Karine Piganeau – Le premier est que les CHU sont effectivement désireux d’améliorer leurs relations avec la ville. La plupart sont sur le pont sur cette question (une poignée, il faut le dire, ne s’en sont pas encore saisi). Ils sont par exemple nombreux à avoir mené une ou plusieurs enquête(s) sur ce qu’attendent d’eux les médecins libéraux, certains en ont tiré des enseignements et ont changé leurs pratiques en conséquence. Les solutions retenues vont de la plate-forme téléphonique réservée aux médecins de ville (et parfois assurée par un médecin sénior du CHU) aux messageries sécurisées ; les sites web des CHU sont révisés pour intégrer des espaces réservées aux libéraux ; l’amélioration de la gestion des courriers est souvent citée. De l’autre côté du miroir, ces initiatives ne sont pas toujours perçues par les libéraux qui continuent de me dire « paperasse », « attente au téléphone », « difficulté d’identification des bons interlocuteurs ». Ce qui laisse penser que les CHU et l’ambulatoire ne parlent toujours pas tout à fait le même langage !

Réseau CHU – Premier   prescripteur de consultation spécialisé ou d’hospitalisation, le  médecin de  ville dispose-t-il de toutes les informations qu’il est  en droit d’attendre du  CHU ?

Karine Piganeau – Non, sans hésiter. Ils sont en manque. Mais ils reconnaissent que les « torts » sont partagés. Ils savent que leurs confrères hospitaliers manquent de temps comme eux, qu’ils sont comme eux submergés par les taches administratives. Je les trouve au total très indulgents et un peu fatalistes, mettant volontiers les couacs sur le compte de motifs structurels et faisant volontiers leur propre mea culpa.

Réseau CHU – Quelles   recommandations feriez-vous pour renforcer les partenariats entre  praticiens libéraux et hospitaliers ?

Karine Piganeau – Faire simple et rapide pour les deux camps, quelles que soient les solutions retenues.
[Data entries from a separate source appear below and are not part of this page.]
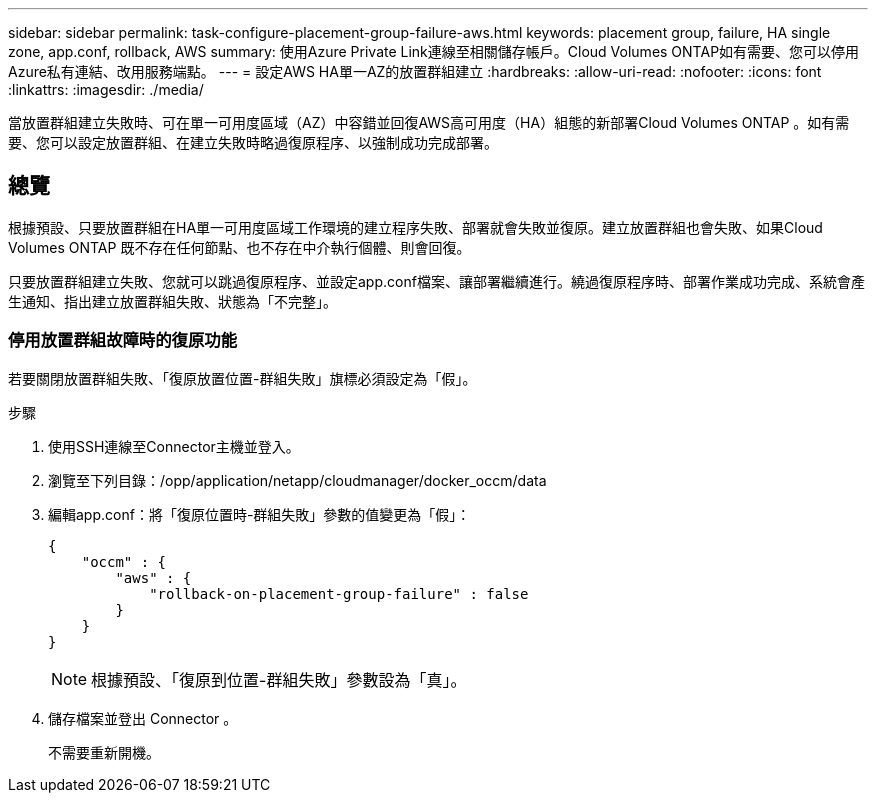 ---
sidebar: sidebar 
permalink: task-configure-placement-group-failure-aws.html 
keywords: placement group, failure, HA single zone, app.conf, rollback, AWS 
summary: 使用Azure Private Link連線至相關儲存帳戶。Cloud Volumes ONTAP如有需要、您可以停用Azure私有連結、改用服務端點。 
---
= 設定AWS HA單一AZ的放置群組建立
:hardbreaks:
:allow-uri-read: 
:nofooter: 
:icons: font
:linkattrs: 
:imagesdir: ./media/


[role="lead"]
當放置群組建立失敗時、可在單一可用度區域（AZ）中容錯並回復AWS高可用度（HA）組態的新部署Cloud Volumes ONTAP 。如有需要、您可以設定放置群組、在建立失敗時略過復原程序、以強制成功完成部署。



== 總覽

根據預設、只要放置群組在HA單一可用度區域工作環境的建立程序失敗、部署就會失敗並復原。建立放置群組也會失敗、如果Cloud Volumes ONTAP 既不存在任何節點、也不存在中介執行個體、則會回復。

只要放置群組建立失敗、您就可以跳過復原程序、並設定app.conf檔案、讓部署繼續進行。繞過復原程序時、部署作業成功完成、系統會產生通知、指出建立放置群組失敗、狀態為「不完整」。



=== 停用放置群組故障時的復原功能

若要關閉放置群組失敗、「復原放置位置-群組失敗」旗標必須設定為「假」。

.步驟
. 使用SSH連線至Connector主機並登入。
. 瀏覽至下列目錄：/opp/application/netapp/cloudmanager/docker_occm/data
. 編輯app.conf：將「復原位置時-群組失敗」參數的值變更為「假」：
+
[listing]
----
{
    "occm" : {
        "aws" : {
            "rollback-on-placement-group-failure" : false
        }
    }
}
----
+

NOTE: 根據預設、「復原到位置-群組失敗」參數設為「真」。

. 儲存檔案並登出 Connector 。
+
不需要重新開機。


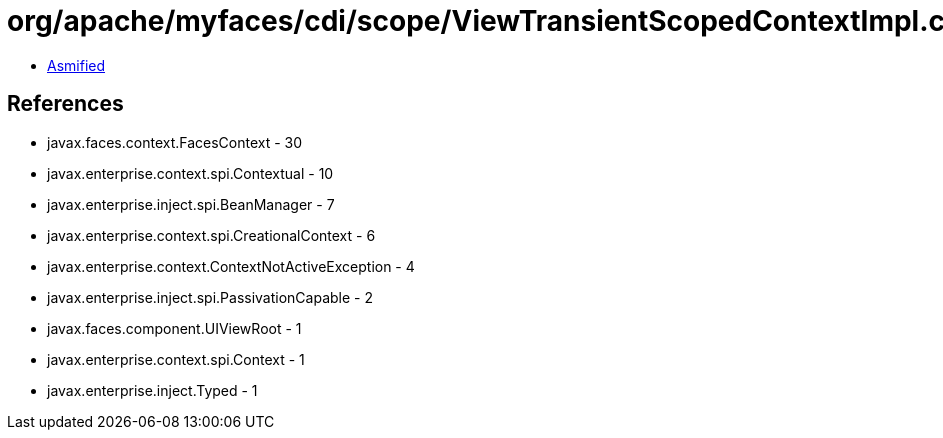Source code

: = org/apache/myfaces/cdi/scope/ViewTransientScopedContextImpl.class

 - link:ViewTransientScopedContextImpl-asmified.java[Asmified]

== References

 - javax.faces.context.FacesContext - 30
 - javax.enterprise.context.spi.Contextual - 10
 - javax.enterprise.inject.spi.BeanManager - 7
 - javax.enterprise.context.spi.CreationalContext - 6
 - javax.enterprise.context.ContextNotActiveException - 4
 - javax.enterprise.inject.spi.PassivationCapable - 2
 - javax.faces.component.UIViewRoot - 1
 - javax.enterprise.context.spi.Context - 1
 - javax.enterprise.inject.Typed - 1
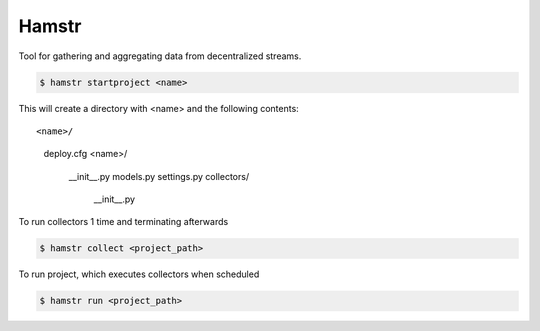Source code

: Hamstr
======

Tool for gathering and aggregating data from decentralized streams.


.. code-block:: shell

    $ hamstr startproject <name>

This will create a directory with <name> and the following contents::

<name>/
    deploy.cfg
    <name>/
        __init__.py
        models.py
        settings.py
        collectors/
            __init__.py


To run collectors 1 time and terminating afterwards

.. code-block:: shell

    $ hamstr collect <project_path>


To run project, which executes collectors when scheduled

.. code-block:: shell

    $ hamstr run <project_path>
Et ne surtout pas se dire que la situation de départ est catastrophique. Car si, grâce à l’aide de la Conférence des DG de CHU et de Réseau-CHU, j’ai pu mesurer l’implication des établissements sur cette question, « le Quotidien du Médecin » a pour sa part interrogé 500 généralistes et spécialistes libéraux via un sondage Ifop. Leurs réponses sont tout ce qu’il y a de plus encourageant puisque près de 80% des médecins que nous avons interrogés sont satisfaits de leurs relations avec les CHU.